▸ **Data excerpts**
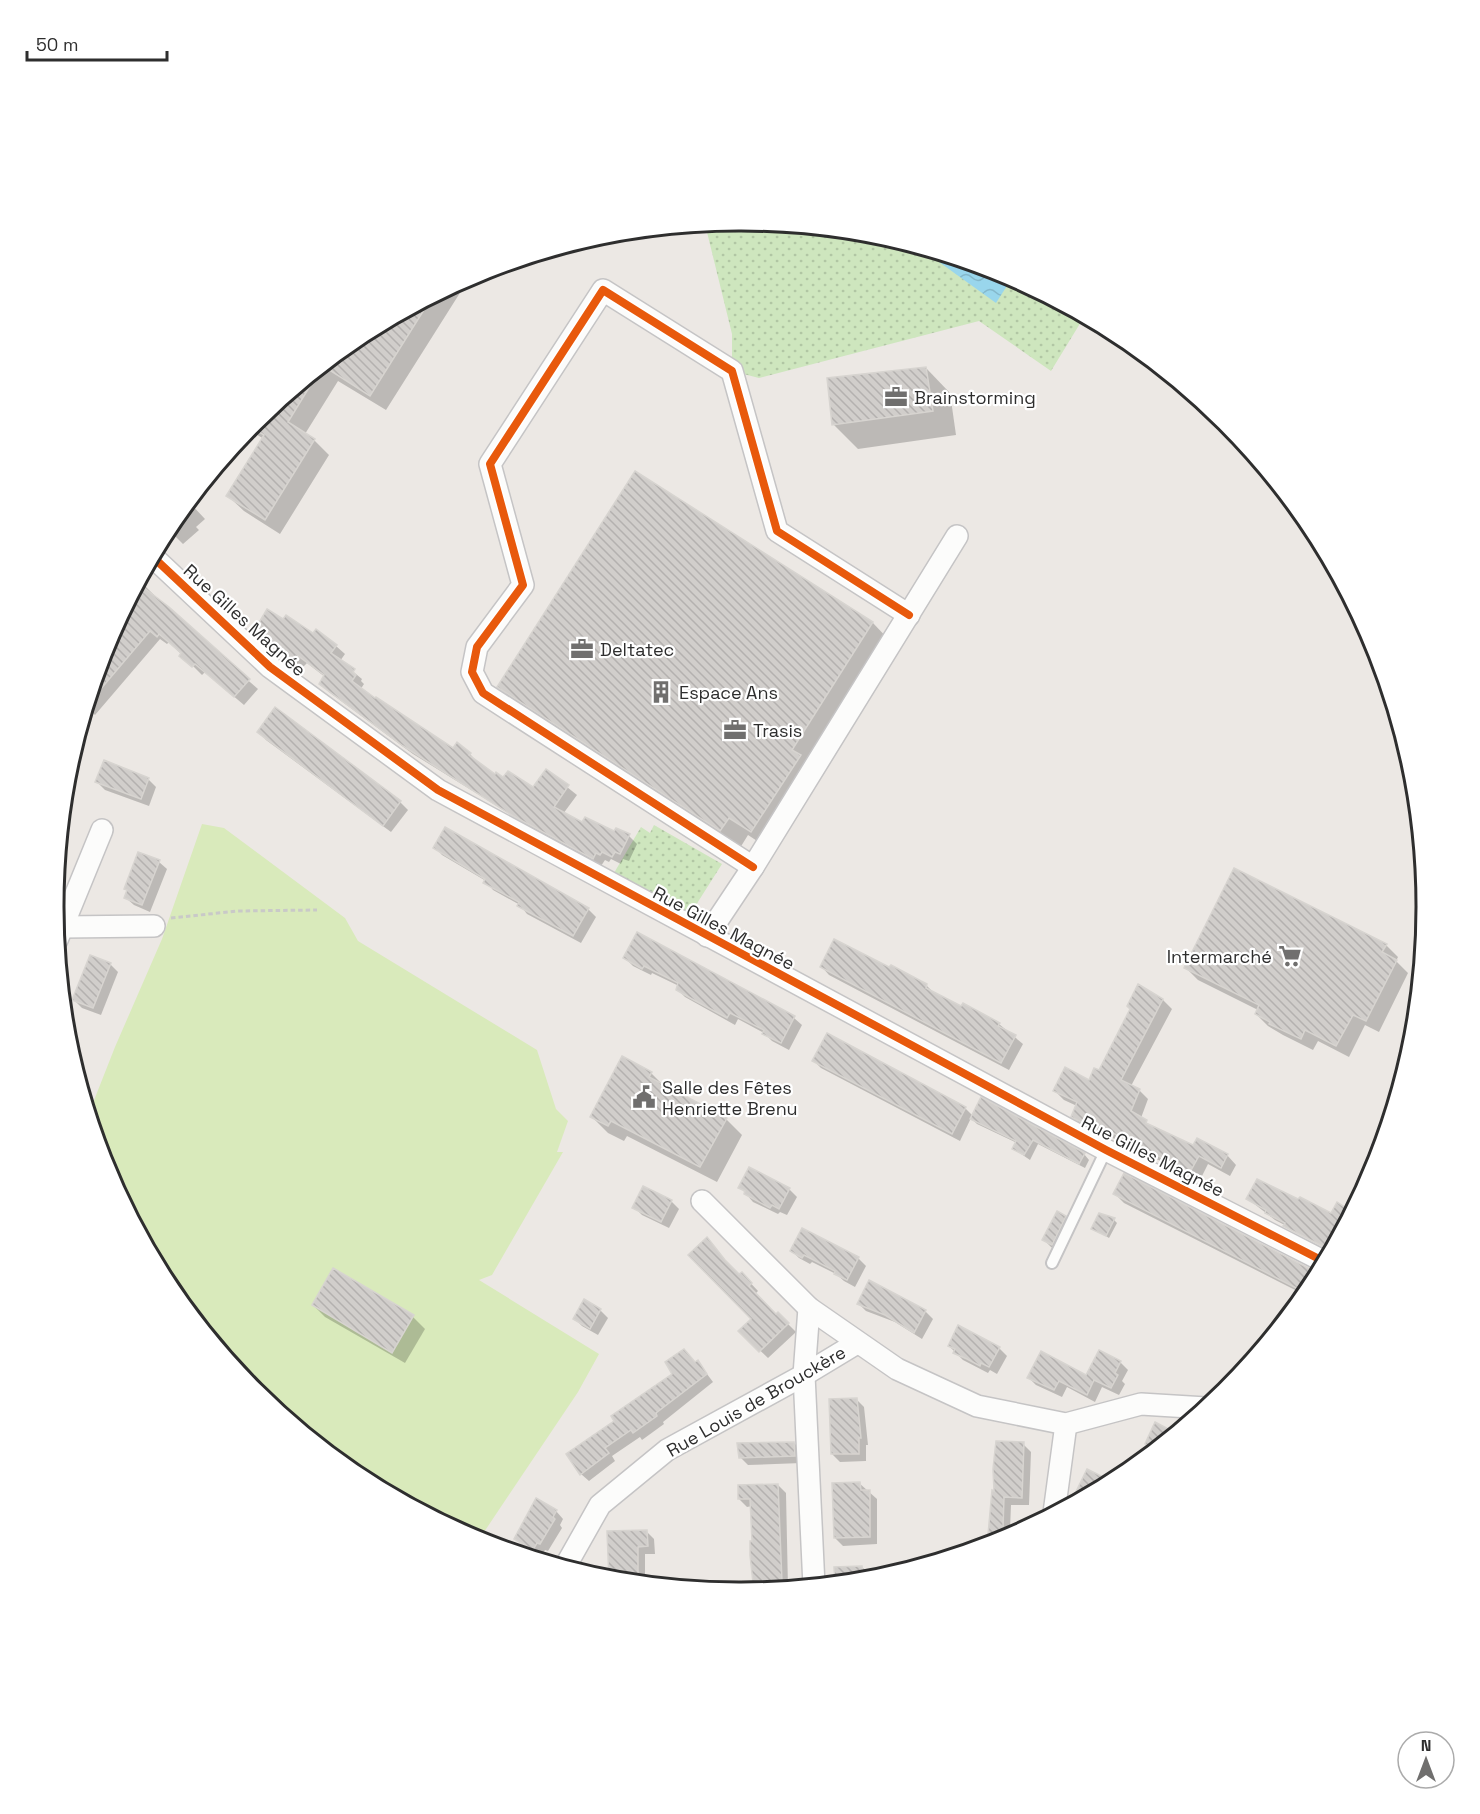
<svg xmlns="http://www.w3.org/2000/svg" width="1480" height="1814" font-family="'Space Grotesk',sans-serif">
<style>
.park{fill:url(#park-dots)}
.pitch{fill:#d9eabb}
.water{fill:url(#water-waves)}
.shadow{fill:#0003}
.building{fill:url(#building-back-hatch);stroke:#d7d4d0;stroke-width:1.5}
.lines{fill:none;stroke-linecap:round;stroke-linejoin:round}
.lane-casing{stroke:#c5c4c5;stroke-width:14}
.street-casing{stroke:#c5c4c5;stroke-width:24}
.path{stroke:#c9c9c8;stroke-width:3;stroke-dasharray:4.5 3;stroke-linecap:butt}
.lane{stroke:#fcfcfb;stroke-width:10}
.street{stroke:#fcfcfb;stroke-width:21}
.cycleway-casing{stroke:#fff;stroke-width:11}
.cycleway{stroke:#e8590c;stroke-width:8}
.labels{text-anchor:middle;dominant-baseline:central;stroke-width:4.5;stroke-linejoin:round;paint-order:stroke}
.poi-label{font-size:18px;fill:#2e2e2e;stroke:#fff;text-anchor:start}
.street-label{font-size:18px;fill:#2e2e2e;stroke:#fff}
.rim{fill:none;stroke:#2e2e2e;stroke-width:3}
</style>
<defs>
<pattern id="park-dots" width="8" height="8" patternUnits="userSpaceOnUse" patternTransform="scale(1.5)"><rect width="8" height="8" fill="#cee6be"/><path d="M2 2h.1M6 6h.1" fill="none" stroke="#b1c6a4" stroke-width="1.8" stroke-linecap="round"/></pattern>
<pattern id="water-waves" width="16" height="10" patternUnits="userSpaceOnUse" patternTransform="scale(1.5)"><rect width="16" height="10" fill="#99d6ec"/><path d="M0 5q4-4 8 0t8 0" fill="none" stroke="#84b8cb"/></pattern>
<pattern id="building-back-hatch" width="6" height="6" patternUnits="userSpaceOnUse" patternTransform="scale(1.5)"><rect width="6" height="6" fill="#d1cecb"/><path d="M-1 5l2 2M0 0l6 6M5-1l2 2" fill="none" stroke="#b4b1af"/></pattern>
</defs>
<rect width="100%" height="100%" fill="#ece8e4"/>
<g class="park">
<polygon points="740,221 874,234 1003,273 1084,317 1051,371 979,321 759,378 732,371 732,334 705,224"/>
<polygon points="654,825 722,864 689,916 614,873 641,827 650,833"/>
</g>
<polygon class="pitch" points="202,824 224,828 345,918 358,941 537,1050 556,1109 568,1121 557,1152 563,1152 492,1275 479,1280 599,1354 578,1392 478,1541 359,1477 255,1392 169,1288 106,1169 89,1113 115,1047 162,939"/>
<polygon class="water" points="921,249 1003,273 1012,278 996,303"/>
<g class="shadow">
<polygon points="470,277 386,410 338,381 305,434 314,440 329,455 280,534 244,511 228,496 264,439 249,430 255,422 359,336"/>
<polygon points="926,368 950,393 956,435 858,449 834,425 828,379"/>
<polygon points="635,473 873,623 891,642 771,850 748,835 740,848 517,705 499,686"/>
<polygon points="189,502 205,519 196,527 199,530 183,544 168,529"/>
<polygon points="140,581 154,595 152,597 258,689 244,705 205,672 202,675 169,642 167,644 160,639 95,715 87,707 103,654 137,621 125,610"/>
<polygon points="256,631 314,635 336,646 345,654 340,661 362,679 361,681 364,684 360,690 454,750 470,754 478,763 503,779 533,789 547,771 577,795 563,814 583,824 629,836 637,844 629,861 623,859 621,864 611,859 609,862 605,860 601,866 549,838 413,754 329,692 321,684 325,677 307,663 302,668"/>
<polygon points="259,732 400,802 408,810 391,832 266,740"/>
<polygon points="67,776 75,784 63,821"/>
<polygon points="148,779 156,787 149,806 105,790 97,782"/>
<polygon points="435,847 588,909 596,917 581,943 527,914 520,905 493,890 486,881 442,855"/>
<polygon points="159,862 167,869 150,912 134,905 126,898 128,892 125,888"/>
<polygon points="637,935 794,1018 802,1025 789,1050 772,1041 764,1033 738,1019 735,1025 685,997 677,989 679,986 652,973 651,975 633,966 625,958"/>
<polygon points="1386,945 1398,957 1396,961 1408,973 1379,1032 1365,1025 1349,1057 1318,1041 1313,1050 1283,1035 1268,1026 1256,1014 1258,1010 1198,980 1186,968"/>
<polygon points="110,964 118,972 101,1015 82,1008 74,1000"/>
<polygon points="822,967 926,985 934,993 999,1024 1023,1044 1009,1070 829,975"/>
<polygon points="1163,1000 1172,1009 1131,1086 1139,1090 1148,1099 1141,1118 1152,1127 1193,1147 1197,1140 1227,1155 1236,1165 1230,1176 1208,1164 1200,1180 1096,1130 1095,1132 1082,1126 1073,1116 1077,1106 1064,1100 1055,1091 1089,1082"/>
<polygon points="68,1045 81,1054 76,1069"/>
<polygon points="814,1061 965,1108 973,1116 1084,1154 1089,1160 1085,1168 1038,1144 1030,1160 1014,1149 1017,1143 977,1124 971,1118 960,1141 821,1068"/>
<polygon points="651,1073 667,1089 726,1119 742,1135 717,1182 627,1136 624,1141 608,1133 592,1117"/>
<polygon points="1124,1175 1318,1274 1310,1288 1305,1295 1124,1203 1115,1194"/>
<polygon points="740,1187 789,1189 797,1197 787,1215 780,1212 778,1214 753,1202"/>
<polygon points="1248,1199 1332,1215 1337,1204 1351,1213 1331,1249 1275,1220"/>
<polygon points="671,1201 679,1209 669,1228 642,1215 634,1207"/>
<polygon points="1065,1217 1073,1225 1060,1252 1051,1247 1043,1239"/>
<polygon points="1114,1220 1117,1223 1109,1238 1093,1228"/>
<polygon points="714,1246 733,1270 739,1276 742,1274 758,1291 755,1294 776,1316 778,1314 796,1332 768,1358 740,1331 753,1319"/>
<polygon points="792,1251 858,1258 866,1266 855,1287 844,1281 836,1274 812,1262 810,1264 799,1258"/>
<polygon points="334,1270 413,1317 425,1329 405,1363 325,1317 313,1305"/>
<polygon points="584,1301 600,1310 608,1318 598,1335 582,1326 575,1319"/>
<polygon points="859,1304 925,1311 933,1319 922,1339 895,1322 866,1311"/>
<polygon points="949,1346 999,1348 1007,1356 997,1374 990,1370 988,1373 963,1360"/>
<polygon points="698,1362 713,1382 663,1422 664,1424 642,1440 640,1437 612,1456 615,1461 589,1481 581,1474 616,1421"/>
<polygon points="1120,1362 1128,1370 1122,1381 1125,1384 1119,1395 1102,1387 1095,1402 1067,1387 1062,1397 1036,1385 1029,1378 1087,1377"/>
<polygon points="856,1399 864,1407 868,1445 866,1445 866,1461 840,1462 832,1454"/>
<polygon points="794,1443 802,1451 802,1463 748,1465 740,1457"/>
<polygon points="1023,1444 1031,1452 1029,1505 1011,1505 1010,1530 1018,1532 1002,1541 988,1545 994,1492"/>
<polygon points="859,1483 877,1499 877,1544 843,1546 835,1538"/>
<polygon points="778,1485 786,1493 788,1588 755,1591 754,1569 752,1567 752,1506 747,1507 739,1499"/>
<polygon points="556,1511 563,1519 560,1525 562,1528 548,1551 545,1550 541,1557 523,1546 515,1538"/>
<polygon points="646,1531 654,1539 655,1554 645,1554 645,1584 610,1580 609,1532"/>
<polygon points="862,1567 870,1575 870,1580 836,1584"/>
</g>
<g class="building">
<polygon points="432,297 370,396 323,366 359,336"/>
<polygon points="926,367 933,411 832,425 827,378"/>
<polygon points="316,372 318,373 288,422 315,439 265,520 226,496 264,435 251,427"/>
<polygon points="635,471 873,622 792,750 801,755 751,832 729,818 720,831 497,687"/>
<polygon points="139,584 169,607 250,679 234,697 195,664 192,667 179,656 181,653 159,634 157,637 150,631 88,704 106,644"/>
<polygon points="267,609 283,619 286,615 313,633 316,629 337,645 331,653 355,669 353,672 356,675 352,681 375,698 376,697 453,748 457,742 471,753 469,755 495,774 496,772 503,777 508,771 533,787 546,769 569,785 554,807 582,822 585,817 614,831 616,828 630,834 620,854 615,852 612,857 602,852 600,855 596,853 593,859 513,816 403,746 319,684 324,675 298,656 293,661 254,631"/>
<polygon points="275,707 401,801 383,826 257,732"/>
<polygon points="104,760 149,778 141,799 95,782"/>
<polygon points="445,827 589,908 573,936 517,906 519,902 483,883 485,879 433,848"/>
<polygon points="138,852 160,860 142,905 124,898 127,890 124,889"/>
<polygon points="1234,868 1387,944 1382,952 1397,960 1366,1021 1353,1015 1336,1046 1305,1030 1301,1039 1269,1024 1270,1022 1255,1014 1259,1005 1184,968"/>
<polygon points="637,932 795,1016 781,1043 762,1034 764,1030 730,1013 727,1018 692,999 676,990 678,983 644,966 642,969 623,958"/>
<polygon points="834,939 889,967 891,965 921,981 927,984 926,988 961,1006 963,1003 1000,1023 998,1026 1016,1035 1001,1063 820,967"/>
<polygon points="90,955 111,963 93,1008 72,1000"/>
<polygon points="1138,984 1163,999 1121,1080 1140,1089 1131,1111 1147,1120 1146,1123 1193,1145 1197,1138 1228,1154 1221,1168 1199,1156 1190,1172 1099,1126 1087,1122 1085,1124 1071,1117 1077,1102 1053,1091 1065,1067 1089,1080 1094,1068 1099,1070 1130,1009 1127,1006"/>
<polygon points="827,1033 966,1107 952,1134 812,1061"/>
<polygon points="622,1056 652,1072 649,1077 727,1118 700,1167 611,1121 608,1126 590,1117"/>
<polygon points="981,1097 1085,1153 1079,1164 1033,1140 1024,1155 1012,1149 1016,1141 970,1119"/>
<polygon points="749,1167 790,1188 779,1209 772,1205 770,1208 744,1194 745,1191 738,1188"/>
<polygon points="1124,1173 1318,1273 1310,1288 1306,1293 1113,1194"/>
<polygon points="1257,1179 1298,1199 1300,1197 1331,1213 1337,1202 1351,1211 1330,1250 1283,1226 1285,1223 1265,1213 1266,1210 1246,1199"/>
<polygon points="643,1186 672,1200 661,1222 632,1208"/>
<polygon points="1057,1211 1066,1216 1052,1245 1042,1240"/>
<polygon points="1099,1213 1115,1218 1106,1236 1091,1229"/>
<polygon points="802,1228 859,1257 847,1280 834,1274 835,1271 804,1255 802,1258 790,1251"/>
<polygon points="707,1237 725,1260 739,1274 742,1272 752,1283 749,1286 776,1314 778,1312 789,1323 759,1352 738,1331 751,1319 688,1255"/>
<polygon points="333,1268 414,1315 392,1353 312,1305"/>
<polygon points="869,1280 926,1310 914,1333 885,1315 857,1304"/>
<polygon points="584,1299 601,1309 590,1329 573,1319"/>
<polygon points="958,1325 1000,1347 989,1367 981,1363 980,1366 967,1359 953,1353 955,1349 948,1346"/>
<polygon points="684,1349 695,1362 698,1360 707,1374 656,1413 657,1416 633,1433 631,1430 605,1448 609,1453 580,1475 566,1454 614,1421 611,1416 672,1374 665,1362"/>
<polygon points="1099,1350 1121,1361 1115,1373 1118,1375 1111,1388 1094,1380 1087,1395 1059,1381 1054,1390 1027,1378 1041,1351 1086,1375"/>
<polygon points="857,1398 861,1438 859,1438 859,1454 831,1454 829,1399"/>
<polygon points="1155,1422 1176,1433 1155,1449 1145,1444"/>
<polygon points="996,1441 1024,1442 1022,1498 1004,1497 1003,1528 1024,1529 1002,1541 987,1546 992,1490 994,1491 993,1469"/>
<polygon points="794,1442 795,1456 739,1458 737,1443"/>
<polygon points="1087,1469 1113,1482 1070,1504"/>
<polygon points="860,1482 861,1490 870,1490 870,1537 834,1538 832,1483"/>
<polygon points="778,1484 782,1582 753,1583 750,1555 750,1541 752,1541 750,1499 738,1499 738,1485"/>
<polygon points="536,1498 557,1510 553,1517 555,1519 540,1544 537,1543 533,1550 514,1539"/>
<polygon points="647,1530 648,1546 638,1547 638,1583 609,1580 607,1531"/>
<polygon points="862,1566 864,1581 835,1584 834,1567"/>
</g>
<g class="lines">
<g class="lane-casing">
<polyline id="lane" points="1052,1263 1106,1150"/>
</g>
<g class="street-casing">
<g id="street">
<polyline points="153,557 270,667 438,790 1106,1150 1325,1262"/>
<polyline points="753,867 483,693 472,672 477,647 523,585 490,464 603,290 732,371 777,531 909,615"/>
<polyline points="62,927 154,926"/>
<polyline points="707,936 753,867 957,536"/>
<polyline points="57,940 102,830"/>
<polyline points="702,1201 809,1308 897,1369 977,1406 1066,1424 1141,1404 1206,1408"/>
<polyline points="809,1308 804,1375 814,1586"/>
<polyline points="1054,1513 1066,1424"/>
<polyline points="565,1567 600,1505 667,1450 804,1375 857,1343"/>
</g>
</g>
<polyline class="path" points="171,918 238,911 317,910"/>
<use href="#lane" class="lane"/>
<use href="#street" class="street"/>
<g class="cycleway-casing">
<g id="cycleway">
<polyline points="153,557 270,667 438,790 1106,1150 1325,1262"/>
<polyline points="753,867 483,693 472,672 477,647 523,585 490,464 603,290 732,371 777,531 909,615"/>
</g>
</g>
<use href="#cycleway" class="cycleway"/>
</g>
<defs>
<g id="office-bare" transform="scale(1.8)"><path d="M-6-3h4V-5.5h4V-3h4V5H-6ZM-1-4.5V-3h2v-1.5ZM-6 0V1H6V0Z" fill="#706f6e" stroke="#fff" stroke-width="2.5" paint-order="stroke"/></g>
<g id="building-bare" transform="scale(1.8)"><path d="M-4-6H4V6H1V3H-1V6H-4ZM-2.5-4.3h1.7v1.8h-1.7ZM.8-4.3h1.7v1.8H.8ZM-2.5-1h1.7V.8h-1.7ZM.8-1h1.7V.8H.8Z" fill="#706f6e" stroke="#fff" stroke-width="2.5" paint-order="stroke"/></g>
<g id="supermarket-bare" transform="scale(1.8)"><path d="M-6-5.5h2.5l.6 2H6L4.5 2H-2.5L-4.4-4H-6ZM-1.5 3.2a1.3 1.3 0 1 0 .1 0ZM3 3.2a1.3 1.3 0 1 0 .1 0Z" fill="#706f6e" stroke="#fff" stroke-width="2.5" paint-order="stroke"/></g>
<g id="civic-bare" transform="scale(1.8)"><path d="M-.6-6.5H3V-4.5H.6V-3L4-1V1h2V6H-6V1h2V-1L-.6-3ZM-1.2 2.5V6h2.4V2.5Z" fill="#706f6e" stroke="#fff" stroke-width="2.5" paint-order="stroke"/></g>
</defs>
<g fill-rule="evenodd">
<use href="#office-bare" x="896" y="397"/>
<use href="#office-bare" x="582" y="649"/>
<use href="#building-bare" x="661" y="692"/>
<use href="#office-bare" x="735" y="730"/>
<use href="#supermarket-bare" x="1290" y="956"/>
<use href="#civic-bare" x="644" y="1097"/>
</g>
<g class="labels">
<g class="poi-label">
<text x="914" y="397">Brainstorming</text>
<text x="600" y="649">Deltatec</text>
<text x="679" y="692">Espace Ans</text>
<text x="753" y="730">Trasis</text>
<text x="1272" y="956" text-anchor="end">Intermarché</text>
<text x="662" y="1087">Salle des Fêtes<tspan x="662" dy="21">Henriette Brenu</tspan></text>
</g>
<g class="street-label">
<text transform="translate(245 620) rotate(42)">Rue Gilles Magnée</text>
<text transform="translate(724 928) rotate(28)">Rue Gilles Magnée</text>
<text transform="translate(1153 1156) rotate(27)">Rue Gilles Magnée</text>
<text transform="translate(756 1401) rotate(-30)">Rue Louis de Brouckère</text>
</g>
</g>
<path d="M0 0H1480V1814H0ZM739 231H741A675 675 0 0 1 1416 906V907A675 675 0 0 1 741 1582H739A675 675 0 0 1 64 907V906A675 675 0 0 1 739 231Z" fill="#fff" fill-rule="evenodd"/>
<path class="rim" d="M739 231H741A675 675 0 0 1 1416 906V907A675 675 0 0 1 741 1582H739A675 675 0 0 1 64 907V906A675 675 0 0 1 739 231Z"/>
<g transform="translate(1426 1760)"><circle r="28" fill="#ffffff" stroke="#ababab" stroke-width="1.5"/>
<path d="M0-4.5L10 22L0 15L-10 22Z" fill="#706f6e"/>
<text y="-9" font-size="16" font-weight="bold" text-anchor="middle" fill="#2e2e2e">N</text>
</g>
<path d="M27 51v9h140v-9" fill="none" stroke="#2e2e2e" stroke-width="3"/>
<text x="36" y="51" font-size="18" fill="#2e2e2e" stroke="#ffffff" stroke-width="4.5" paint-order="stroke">50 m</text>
</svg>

▸ **What is expected**
Extract, from the material above, each line holding the word "lines".

▸ **Answer to this task**
.lines{fill:none;stroke-linecap:round;stroke-linejoin:round}
<g class="lines">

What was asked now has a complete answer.